Audi was not the force that created GpB. But it certainly helped guide its development. Before Ingolstadt arrived on the world scene at the start of 1981, rallying had had exotic cars. It had had turbochargers, too. But low-slung sportscars or engines with lots of power were next to useless if the visibility got bad and the road slippery; Escorts, Fiat 131s and Asconas were approaching the limit of ‘useable’ power.
Audi’s four-wheel drive reset the boundaries. Early Quattros were a bit basic but they showed the rest what the combination of lots more power and 4WD could do. On its debut at Monte Carlo, Mikkola was leading by almost 6min — after six stages. If he’d carried on at that rate, he would have won by more than half an hour!

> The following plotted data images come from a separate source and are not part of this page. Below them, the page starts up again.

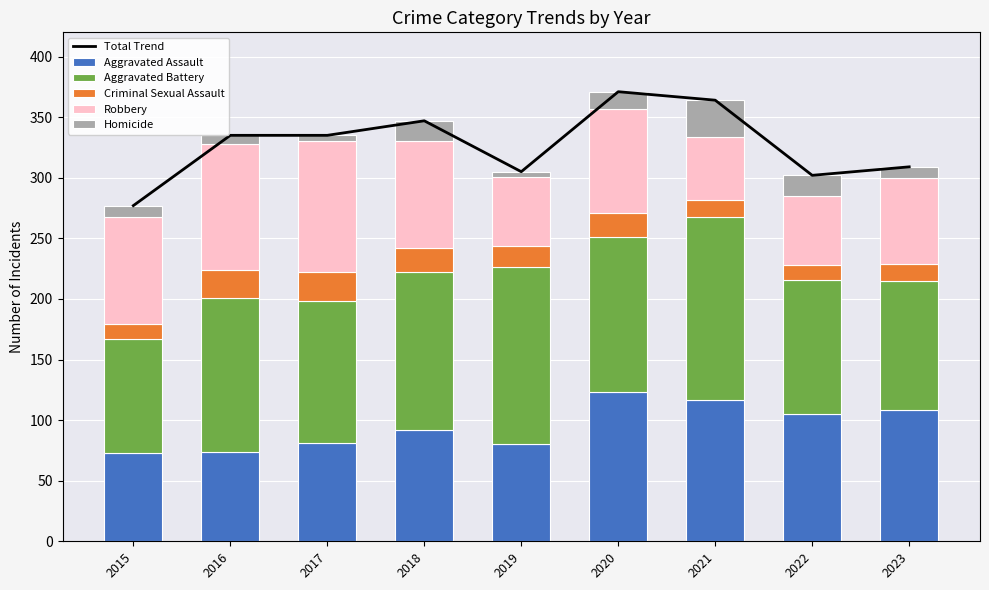

What are all the series names shown in the legend?

Total Trend, Aggravated Assault, Aggravated Battery, Criminal Sexual Assault, Robbery, Homicide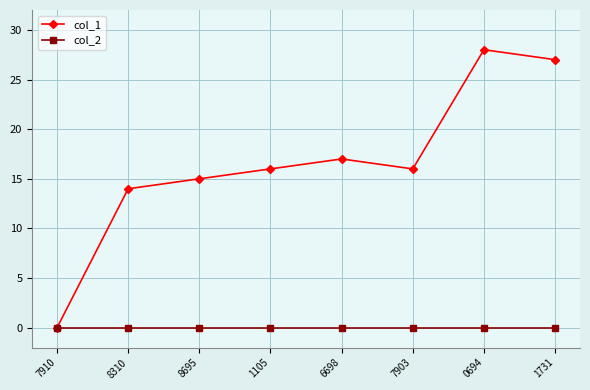

What is the greatest value displayed?

28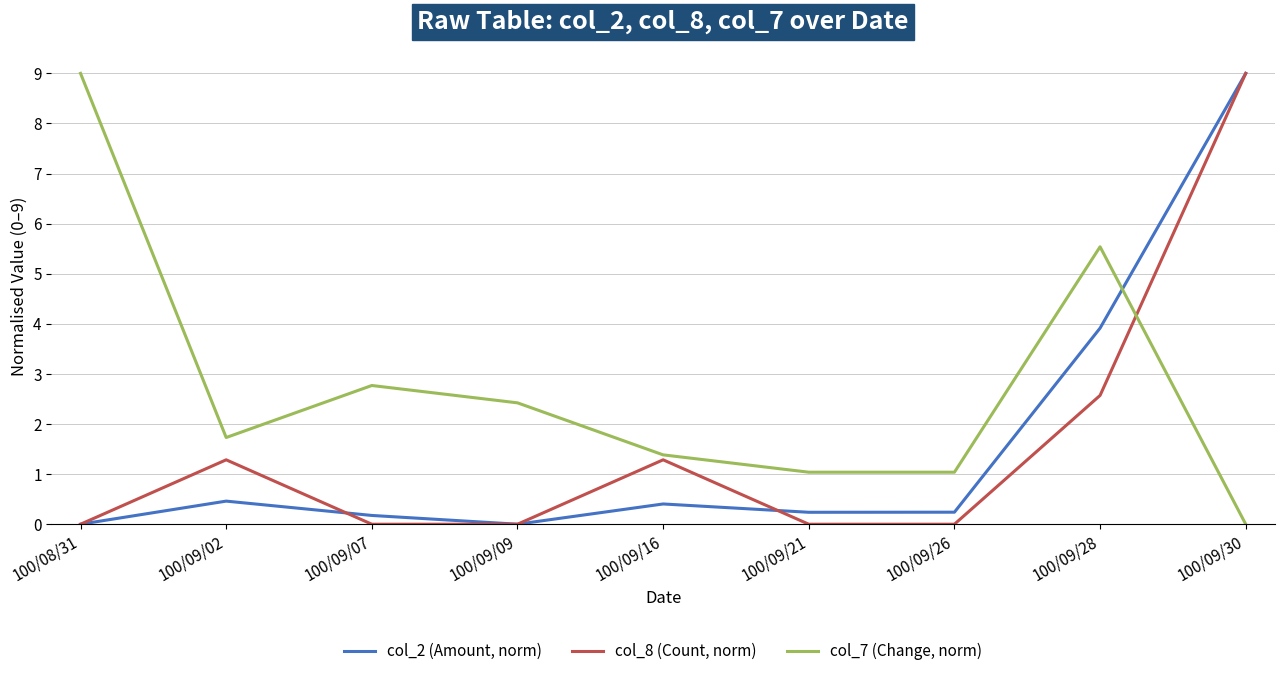

What is the difference between the highest and lowest values at 100/09/28?

3.0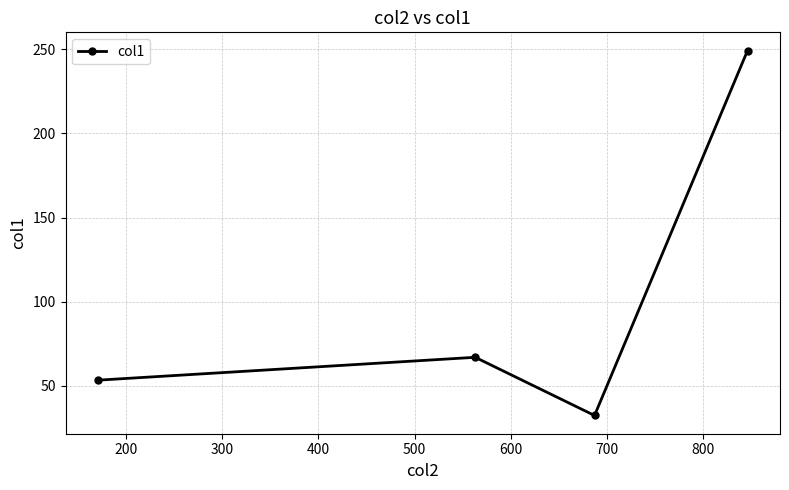

Reading left to right, what are all the values shown in this chart?

53.3	66.9	32.3	249.3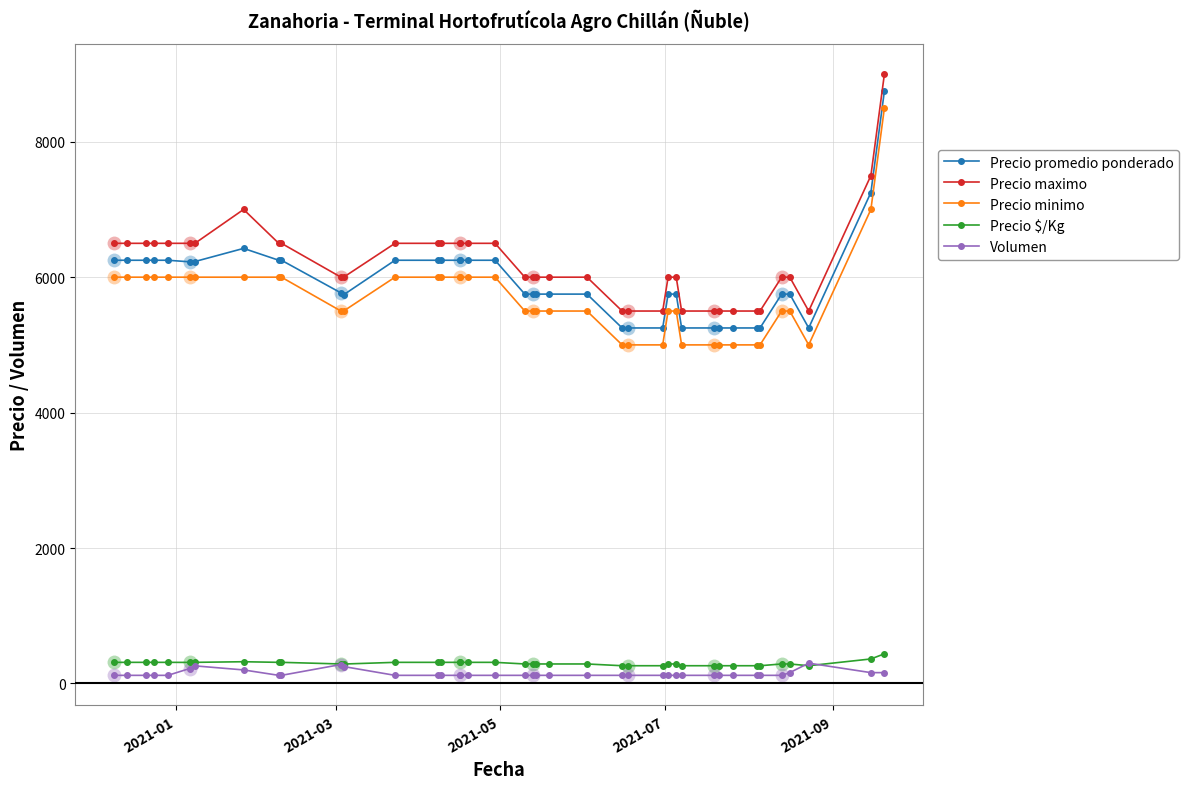

Is the value of Precio maximo at 19 greater than the value of Precio promedio ponderado at 2021-03?

No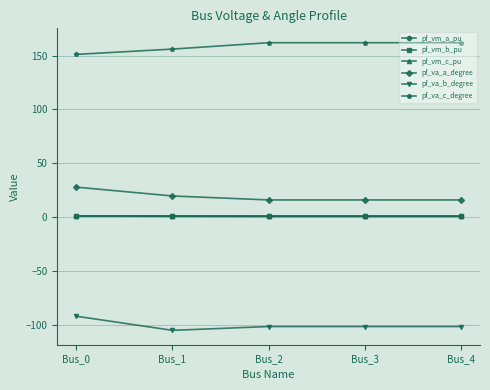

The pf_vm_c_pu series shows 0.8 at Bus_1. True or false?

True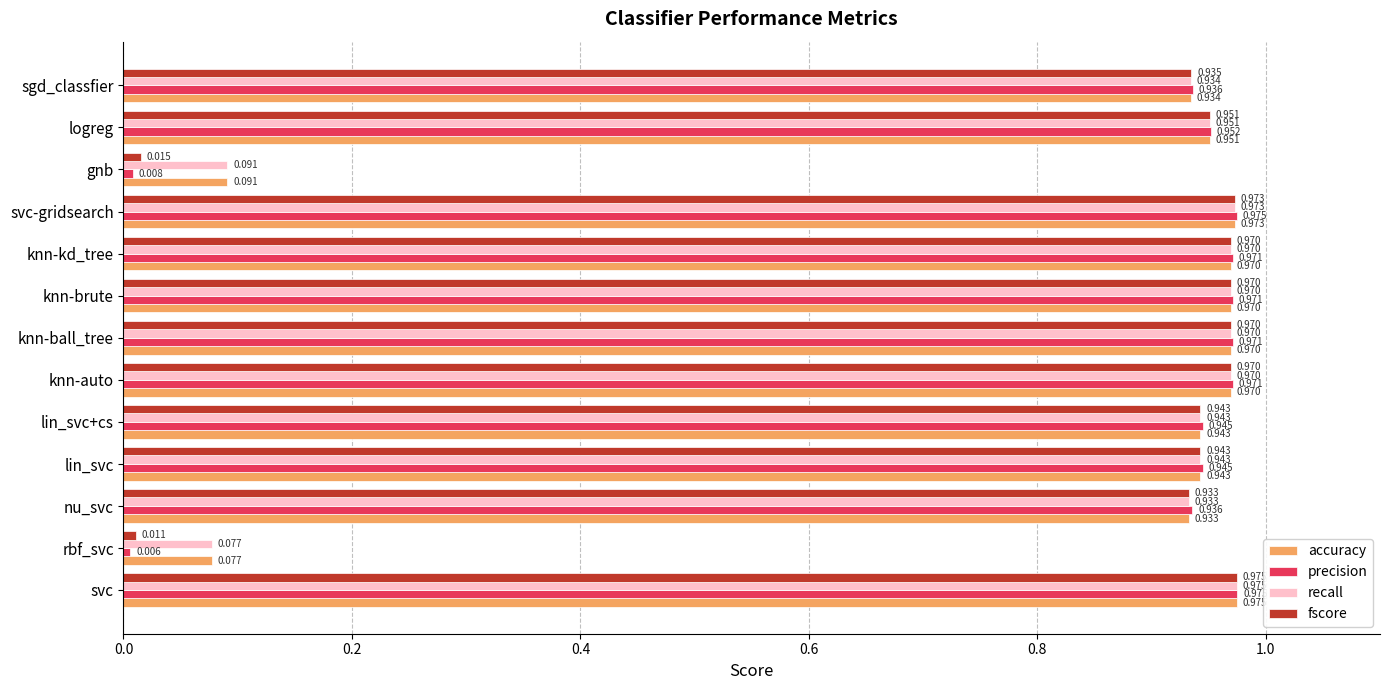

Which category has the lowest value across all series?

rbf_svc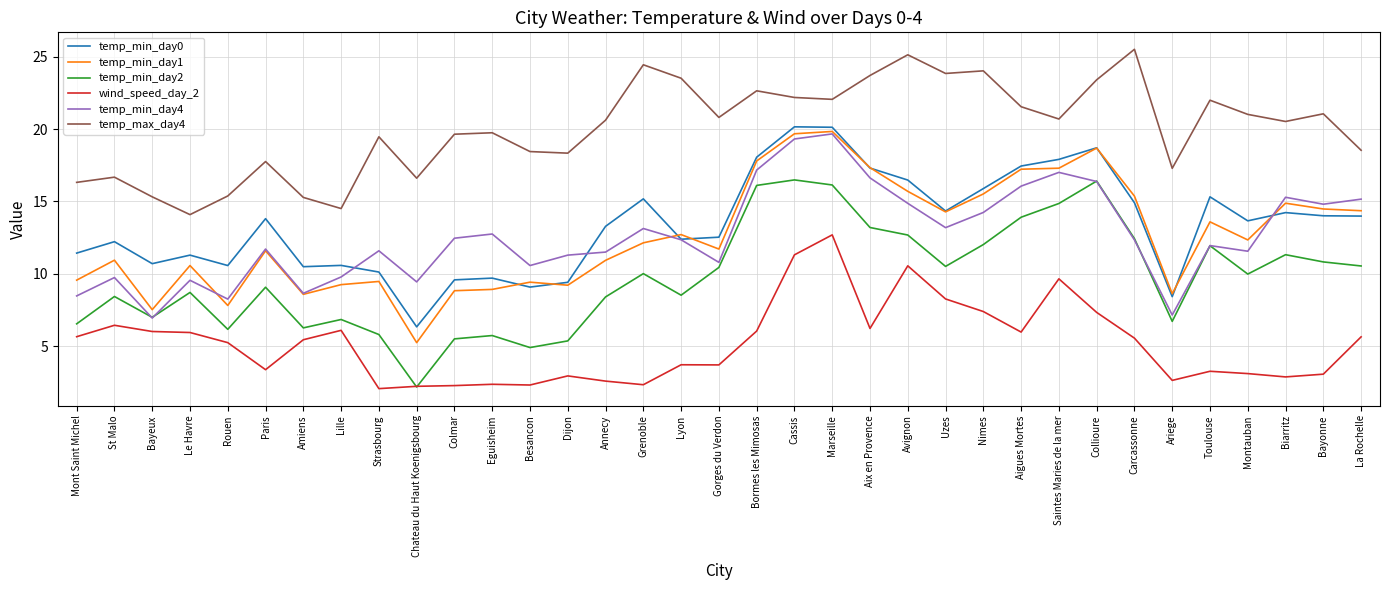

At which category does temp_max_day4 reach its first local valley?

Le Havre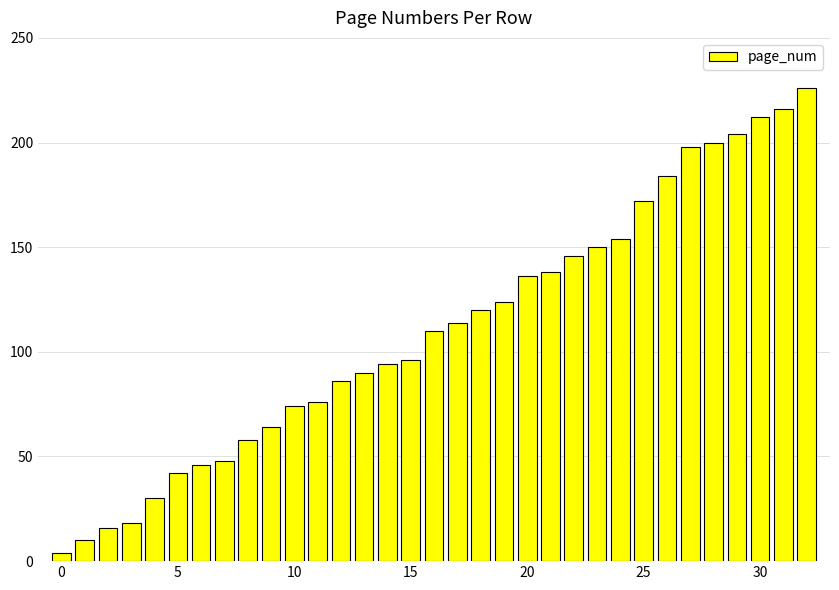

What is the greatest value displayed?

226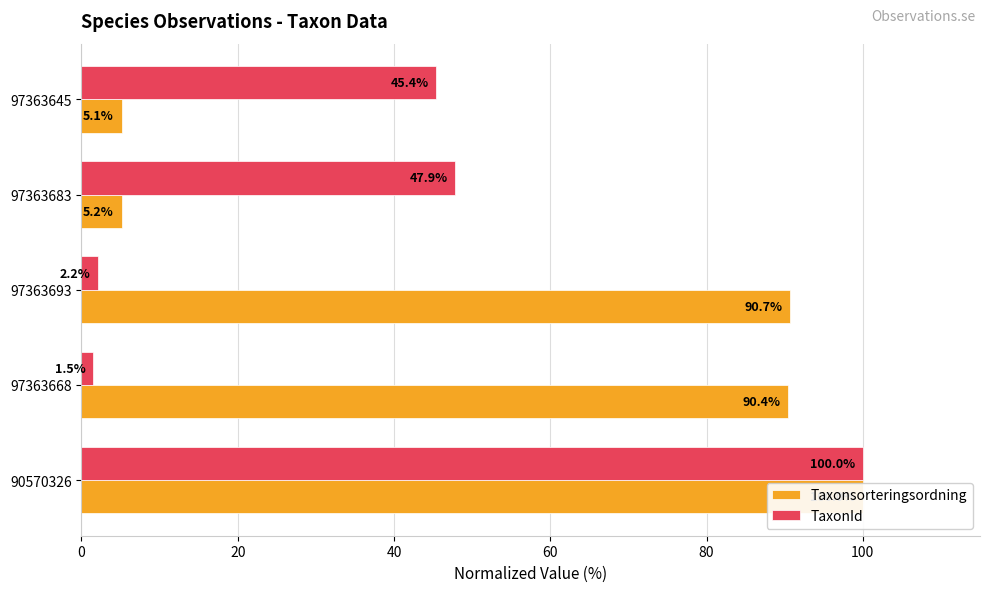

How many bars are there in each group?

2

A well-known Fiat rally engineer dismissed the Quattro as being “too complicated”. But it was not long before it was winning, and if it was a bit “complicated”, the challenge was there for the engineers to make a simpler, more reliable car. GpB was ideal for this process. Engineers could take the shape of a current production car and create inside it a sophisticated 4WD rally car. The companies got the benefits of rallying a car that looked identical to, and had the same name as, the cars they sold, while the teams got a winner and the spectators got a show of unequalled excitement.